━━ EXTRACT PROVIDED

Why in the world would we call this day “Good Friday?”
 
The author and theologian John Stott puts it this way.
 
“The essence of sin is that we substitute ourselves for God; we put ourselves where only God deserves to be…. That’s the essence of sin. But the essence of salvation is that God substitutes himself for us; God puts himself where we deserve to be… that’s the essence of salvation.”
 
Martin Luther puts it this way:
“That is the mystery which is rich in divine grace to sinners: wherein by a wonderful exchange our sins are no longer ours but Christ’s and the righteousness of Christ not Christ’s but ours. Jesus has emptied Himself of His righteousness that He might clothe us with it and fill us with it. And He has taken our evils upon Himself that He might deliver us from them.”
 
The apostle Paul puts it this way in 2 Corinthians 5:21. “For our sake God made Jesus to be sin who knew no sin, so that in him we might become the righteousness of God.”
 
Give thanks today for the amazing love and grace that God has for you. The Great Exchange, God’s righteousness for our sinfulness, happens on Good Friday. It’s no wonder we call this day Good. It cost Jesus his life, but it gives life to all who have faith.
 
As we move from this day to the celebration of Easter, we once again rejoice that Jesus didn’t stay in the grave. And by faith and trust in him, we are given the assurance not only of a purpose-filled life here and now, but life everlasting and forever.
 
As you celebrate Easter, whether you’re here at Gloria Dei or traveling and worshiping elsewhere, may the risen Christ meet you once again and enter your heart and your life. In Jesus we have and know the Way, the Truth, and the Life, now and forever.
 
Together with the entire staff, I wish you a very blessed Easter. Christ is Risen…. He is Risen indeed! Keep in mind that our Saturday service is a full Easter celebration service, so if that works best in your schedule, be reminded of that option.
 
Worship times for the remainder of the week:
 
Good Friday – 7:00 p.m.
 
Easter Celebration Worship
Saturday – 5:00 p.m. (with Holy Communion)
Sunday – 7:30, 8:30, 9:40 and 10:50 a.m.
 
Pastor Tim


Friday Followings: The Greatest Story Ever Told

This weekend our telling of the greatest story ever told begins as we wave palm branches and shout Hosanna, welcoming Jesus into Jerusalem and into our lives.
 
Of course, after Sunday, we move to Maundy Thursday where Jesus modeled servant leadership by washing the disciples’ feet and by giving us a new commandment to love one another as he loves us.
 
Then it’s Good Friday. Jesus suffers and dies on the cross, and in so doing, takes our sinfulness upon himself, exchanges his righteousness and gives it as a gift to us.

━━━━
━━ DATA SHOWN

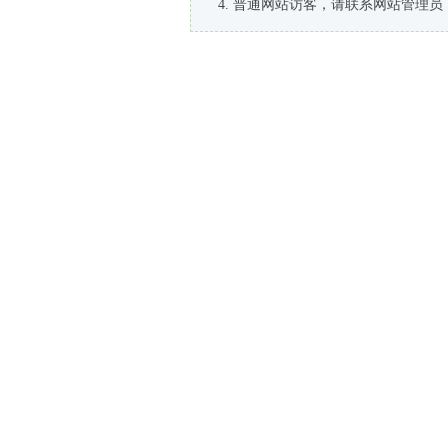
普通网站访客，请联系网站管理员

━━━━
━━ DATA SHOWN

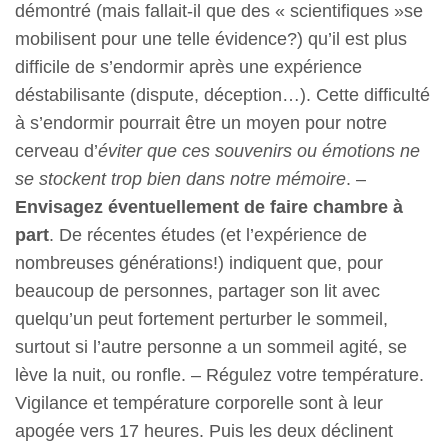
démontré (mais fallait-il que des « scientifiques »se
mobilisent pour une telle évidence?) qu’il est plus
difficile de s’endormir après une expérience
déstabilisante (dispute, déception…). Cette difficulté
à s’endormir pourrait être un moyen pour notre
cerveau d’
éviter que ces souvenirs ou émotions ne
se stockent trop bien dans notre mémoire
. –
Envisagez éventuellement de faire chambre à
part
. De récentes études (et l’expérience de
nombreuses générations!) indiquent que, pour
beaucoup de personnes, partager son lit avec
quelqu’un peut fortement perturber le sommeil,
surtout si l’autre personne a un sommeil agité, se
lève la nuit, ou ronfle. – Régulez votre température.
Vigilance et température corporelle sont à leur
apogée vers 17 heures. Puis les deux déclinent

━━━━
━━ DATA SHOWN

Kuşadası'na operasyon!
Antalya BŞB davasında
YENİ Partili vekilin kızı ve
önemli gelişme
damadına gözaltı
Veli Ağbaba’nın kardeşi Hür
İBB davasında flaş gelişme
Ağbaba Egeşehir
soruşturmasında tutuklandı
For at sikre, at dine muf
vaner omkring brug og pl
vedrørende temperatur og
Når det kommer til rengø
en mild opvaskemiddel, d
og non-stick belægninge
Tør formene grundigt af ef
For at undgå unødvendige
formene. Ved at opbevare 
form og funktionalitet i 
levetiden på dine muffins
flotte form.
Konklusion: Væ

━━━━

TO DO
A: In the Good Friday message, at what time is the Good Friday service held?
B: Please copy the lines of the records from the line containing "Kuşadası'na operasyon!" through the line containing "Konklusion: Væ", inclusive.
The Good Friday message and the records have no connection to each other.

ANSWERS GIVEN
A: 7:00 p.m.

B:
Kuşadası'na operasyon!
Antalya BŞB davasında
YENİ Partili vekilin kızı ve
önemli gelişme
damadına gözaltı
Veli Ağbaba’nın kardeşi Hür
İBB davasında flaş gelişme
Ağbaba Egeşehir
soruşturmasında tutuklandı
For at sikre, at dine muf
vaner omkring brug og pl
vedrørende temperatur og
Når det kommer til rengø
en mild opvaskemiddel, d
og non-stick belægninge
Tør formene grundigt af ef
For at undgå unødvendige
formene. Ved at opbevare 
form og funktionalitet i 
levetiden på dine muffins
flotte form.
Konklusion: Væ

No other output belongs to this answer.